Introduction

What is The New Yorker? I know it’s a great magazine and that it’s a tremendous source of pleasure in my life. But what exactly is it? This blog’s premise is that The New Yorker is a work of art, as worthy of comment and analysis as, say, Keats’s “Ode on a Grecian Urn.” Each week I review one or more aspects of the magazine’s latest issue. I suppose it’s possible to describe and analyze an entire issue, but I prefer to keep my reviews brief, and so I usually focus on just one or two pieces, to explore in each the signature style of its author. A piece by Nick Paumgarten is not like a piece by Jill Lepore, and neither is like a piece by Ian Frazier. One could not mistake Collins for Seabrook, or Bilger for Galchen, or Mogelson for Kolbert. Each has found a style, and it is that style that I respond to as I read, and want to understand and describe.

Thursday, October 10, 2019

September 16, 2019 Issue


Notes on this week’s issue:

1. Johanna Fateman’s “Goings On About Town” note “Art: ‘What’s Love Got to Do With It’ ” contains this superb description:

The melancholy air of an oversized replica of a broken laundry basket, by Ester Partegàs, is balanced by the cathedral-like effect of light filtering through holes in its seafoam-green form. 

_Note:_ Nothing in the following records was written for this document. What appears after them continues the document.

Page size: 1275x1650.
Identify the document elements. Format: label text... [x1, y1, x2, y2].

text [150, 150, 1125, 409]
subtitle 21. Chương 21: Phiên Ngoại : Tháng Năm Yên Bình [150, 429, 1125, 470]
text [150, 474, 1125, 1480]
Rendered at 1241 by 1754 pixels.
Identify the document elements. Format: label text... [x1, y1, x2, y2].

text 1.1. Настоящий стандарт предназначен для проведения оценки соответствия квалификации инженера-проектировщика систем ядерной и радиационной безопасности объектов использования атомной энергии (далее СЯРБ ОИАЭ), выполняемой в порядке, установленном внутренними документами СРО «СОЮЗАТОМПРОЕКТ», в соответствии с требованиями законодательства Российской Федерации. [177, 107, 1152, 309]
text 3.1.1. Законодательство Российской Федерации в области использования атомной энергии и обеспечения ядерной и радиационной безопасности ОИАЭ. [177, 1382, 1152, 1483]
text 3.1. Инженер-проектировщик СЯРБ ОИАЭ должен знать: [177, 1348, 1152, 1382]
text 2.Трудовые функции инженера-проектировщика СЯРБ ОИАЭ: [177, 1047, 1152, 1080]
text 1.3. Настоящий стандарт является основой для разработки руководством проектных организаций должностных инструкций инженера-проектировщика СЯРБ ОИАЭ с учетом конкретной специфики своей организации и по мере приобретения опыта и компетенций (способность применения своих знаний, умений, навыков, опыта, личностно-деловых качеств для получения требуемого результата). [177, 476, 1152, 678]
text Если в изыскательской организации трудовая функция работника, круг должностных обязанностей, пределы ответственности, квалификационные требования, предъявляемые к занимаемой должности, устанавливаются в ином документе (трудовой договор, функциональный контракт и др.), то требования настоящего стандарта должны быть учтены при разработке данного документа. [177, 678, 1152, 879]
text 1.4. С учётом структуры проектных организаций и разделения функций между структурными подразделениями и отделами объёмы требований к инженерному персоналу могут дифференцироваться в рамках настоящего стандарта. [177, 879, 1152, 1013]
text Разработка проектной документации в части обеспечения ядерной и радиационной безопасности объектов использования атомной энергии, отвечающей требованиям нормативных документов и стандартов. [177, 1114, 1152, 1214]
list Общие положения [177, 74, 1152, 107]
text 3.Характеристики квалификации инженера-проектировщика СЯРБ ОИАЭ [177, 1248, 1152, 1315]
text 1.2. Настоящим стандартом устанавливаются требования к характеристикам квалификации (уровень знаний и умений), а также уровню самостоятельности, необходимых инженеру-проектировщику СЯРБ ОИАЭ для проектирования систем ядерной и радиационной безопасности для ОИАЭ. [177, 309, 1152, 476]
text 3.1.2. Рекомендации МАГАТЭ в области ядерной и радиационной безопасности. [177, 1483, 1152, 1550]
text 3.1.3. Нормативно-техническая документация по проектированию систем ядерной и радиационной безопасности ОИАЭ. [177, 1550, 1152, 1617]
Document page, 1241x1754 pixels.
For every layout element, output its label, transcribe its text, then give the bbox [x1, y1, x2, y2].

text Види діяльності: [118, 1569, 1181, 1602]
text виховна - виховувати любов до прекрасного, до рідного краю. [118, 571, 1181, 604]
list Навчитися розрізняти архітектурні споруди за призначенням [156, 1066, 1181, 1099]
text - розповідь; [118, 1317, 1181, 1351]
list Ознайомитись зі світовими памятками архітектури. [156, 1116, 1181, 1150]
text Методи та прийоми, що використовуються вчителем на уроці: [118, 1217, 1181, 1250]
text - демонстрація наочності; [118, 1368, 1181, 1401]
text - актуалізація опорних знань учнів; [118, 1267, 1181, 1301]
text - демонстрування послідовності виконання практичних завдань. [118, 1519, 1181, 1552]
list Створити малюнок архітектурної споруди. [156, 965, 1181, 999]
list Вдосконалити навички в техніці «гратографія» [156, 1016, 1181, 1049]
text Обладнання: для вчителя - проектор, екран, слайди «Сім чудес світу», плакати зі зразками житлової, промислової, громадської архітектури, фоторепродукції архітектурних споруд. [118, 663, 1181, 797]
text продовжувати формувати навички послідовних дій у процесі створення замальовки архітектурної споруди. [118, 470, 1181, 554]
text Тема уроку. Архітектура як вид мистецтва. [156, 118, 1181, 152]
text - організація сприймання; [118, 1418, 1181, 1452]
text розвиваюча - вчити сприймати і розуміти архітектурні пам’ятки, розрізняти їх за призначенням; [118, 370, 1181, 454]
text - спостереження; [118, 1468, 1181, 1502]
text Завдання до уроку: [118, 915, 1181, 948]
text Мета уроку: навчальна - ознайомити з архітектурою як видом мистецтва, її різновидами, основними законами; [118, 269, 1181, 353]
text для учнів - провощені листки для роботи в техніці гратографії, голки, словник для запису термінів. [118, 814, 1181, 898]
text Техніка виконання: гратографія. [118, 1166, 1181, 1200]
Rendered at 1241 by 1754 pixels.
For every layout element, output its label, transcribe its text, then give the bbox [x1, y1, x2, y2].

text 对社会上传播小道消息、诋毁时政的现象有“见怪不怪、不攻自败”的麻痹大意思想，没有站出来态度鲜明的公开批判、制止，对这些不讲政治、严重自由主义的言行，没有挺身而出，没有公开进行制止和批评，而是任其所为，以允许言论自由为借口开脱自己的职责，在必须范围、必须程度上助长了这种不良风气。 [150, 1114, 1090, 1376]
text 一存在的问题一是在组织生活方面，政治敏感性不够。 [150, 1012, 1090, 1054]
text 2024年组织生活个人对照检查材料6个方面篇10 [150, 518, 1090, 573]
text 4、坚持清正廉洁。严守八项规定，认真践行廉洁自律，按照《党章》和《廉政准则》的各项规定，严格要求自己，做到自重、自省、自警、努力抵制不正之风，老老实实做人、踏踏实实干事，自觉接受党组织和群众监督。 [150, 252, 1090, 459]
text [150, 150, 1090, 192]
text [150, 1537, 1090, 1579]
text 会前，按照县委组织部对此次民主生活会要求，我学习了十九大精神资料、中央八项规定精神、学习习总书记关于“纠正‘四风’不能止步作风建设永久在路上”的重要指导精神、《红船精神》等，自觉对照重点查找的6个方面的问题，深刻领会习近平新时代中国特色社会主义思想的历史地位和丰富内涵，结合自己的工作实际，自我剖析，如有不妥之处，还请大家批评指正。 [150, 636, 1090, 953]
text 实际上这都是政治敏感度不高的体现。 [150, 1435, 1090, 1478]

2. Shauna Lyon, in her excellent “Tables For Two: Jajaja Plantas Mexicana,” writes, 

For some reason, there are peas and corn, too, but also beans and guacamole (thank God), and the chips are nicely crunchy.

That parenthetical “thank God” made me smile. It reminded me of Pauline Kael’s many parenthetical wisecracks, although Lyon’s line isn’t so much a wisecrack as it is an expression of relief. 

3.  I enjoyed Nicholas Schmidle’s Talk story “The Anti-Perfect,” particularly the part in which the street artist Bahia Shelab talks to her empty paint can: “ ‘It’s too early for you,’ she scolded one empty can, its ball bearing rattling around inside it.”

4. Judith Thurman’s Talk piece “Postscript: James Atlas” pays eloquent tribute to biographer James Atlas, who died September 4, 2019. In her piece, Thurman mentions that Atlas studied under “the great Richard Ellmann.” She says of Ellmann:

In 1959, Ellmann had published his life of James Joyce, a masterpiece that redefined literary biography for a new generation. Its message was that in telling the story of a life with scrupulous fidelity to the facts, an erudite reading of the texts, and a novelist’s feeling for the narrative, a writer could aspire to create a work of literature in its own right.

I totally agree. I discovered Ellmann’s work many years ago when I read a paperback of James Joyce’s Dubliners that included Ellmann’s “The Backgrounds of ‘The Dead.’ ” This essay, which appears as Chapter 15 in Ellmann’s James Joyce, is inspired! It traces the various sources Joyce drew upon to compose his great short story “The Dead.” Here’s a sample:

No one can know how Joyce conceived the joining of Gabriel’s final experience with the snow. But his fondness for a background of this kind is also illustrated by his use of the fireplace in “Ivy Day,” of the streetlamps in “Two Gallants,” and of the river in Finnegans Wake. It does not seem that the snow can be death, as so many have said, for it falls on living and dead alike, and for death to fall on the dead is a simple redundancy of which Joyce would not have been guilty. 

5. Jonathan Dee, in his “Dearly Departed,” a review of two new collections of Lafcadio Hearn’s short stories and a novel about Hearn by Monique Truong, coins the term “meta-folk” to describe Hearn’s writing. Reading Dee’s absorbing piece, I recalled another fine New Yorker review of Hearn’s work – Brad Leithauser’s “Alone and Extremely Alone” (April 22, 1991), included in his wonderful 1995 essay collection Penchants & Places. Leithauser says of Hearn’s writings on Japan, “He pared his prose and showed himself increasingly capable of an almost epigrammatic finish.”